Excerpt provided:
Referenced in: none

Automatically associated channels: Kv2.1 , Slo1

Title: Effects of bicuculline methiodide on fast (>200 Hz) electrical oscillations in rat somatosensory cortex.

Authors: Michael S Jones, Daniel S Barth

Journal, date & volume: J. Neurophysiol., 2002 Aug , 88, 1016-25

PubMed link: http://www.ncbi.nlm.nih.gov/pubmed/12163550

Abstract
Fast oscillatory activity (more than approximately 200 Hz) has been attracting increasing attention regarding its possible role in both normal brain function and epileptogenesis. Yet, its underlying cellular mechanism remains poorly understood. Our prior investigation of the phenomenon in rat somatosensory cortex indicated that fast oscillations result from repetitive synaptic activation of cortical pyramidal cells originating from GABAergic interneurons (). To test this hypothesis, the effects of topical application of the gamma-aminobutyric acid-A (GABA(A)) antagonist bicuculline methiodide (BMI) on fast oscillations were examined. At subconvulsive concentrations (approximately 10 microM), BMI application resulted in a pronounced enhancement of fast activity, in some trials doubling the number of oscillatory cycles evoked by whisker stimulation. The amplitude and frequency of fast activity were not affected by BMI in a statistically significant fashion. At higher concentrations, BMI application resulted in the emergence of recurring spontaneous slow-wave discharges resembling interictal spikes (IIS) and the eventual onset of seizure. High-pass filtering of the IIS revealed that a burst of fast oscillations accompanied the spontaneous discharge. This activity was present in both the pre- and the postictal regimes, in which its morphology and spatial distribution were largely indistinguishable. These data indicate that fast cortical oscillations do not reflect GABAergic postsynaptic currents. An alternate account consistent with results observed to date is that this activity may instead arise from population spiking in pyramidal cells, possibly mediated by electrotonic coupling in a manner analogous to that underlying 200-Hz ripple in the hippocampus. Additionally, fast oscillations occur within spontaneous epileptiform discharges. However, at least under the present experimental conditions, they do not appear to be a reliable predictor of seizure onset nor an indicator of the seizure focus.

Data to examine:
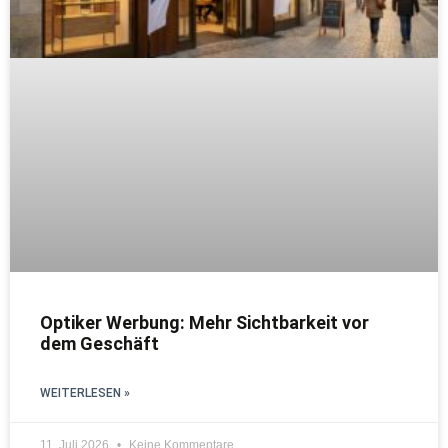
Optiker Werbung: Mehr Sichtbarkeit vor
dem Geschäft
WEITERLESEN »
11. Juli 2026
Keine Kommentare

Your assignment: From the abstract on bicuculline methiodide and fast cortical oscillations, transcribe the passage starting at "Automatically associated channels: Kv2.1" and ending at "rat somatosensory cortex.".

Solution to this exercise:
Automatically associated channels: Kv2.1 , Slo1

Title: Effects of bicuculline methiodide on fast (>200 Hz) electrical oscillations in rat somatosensory cortex.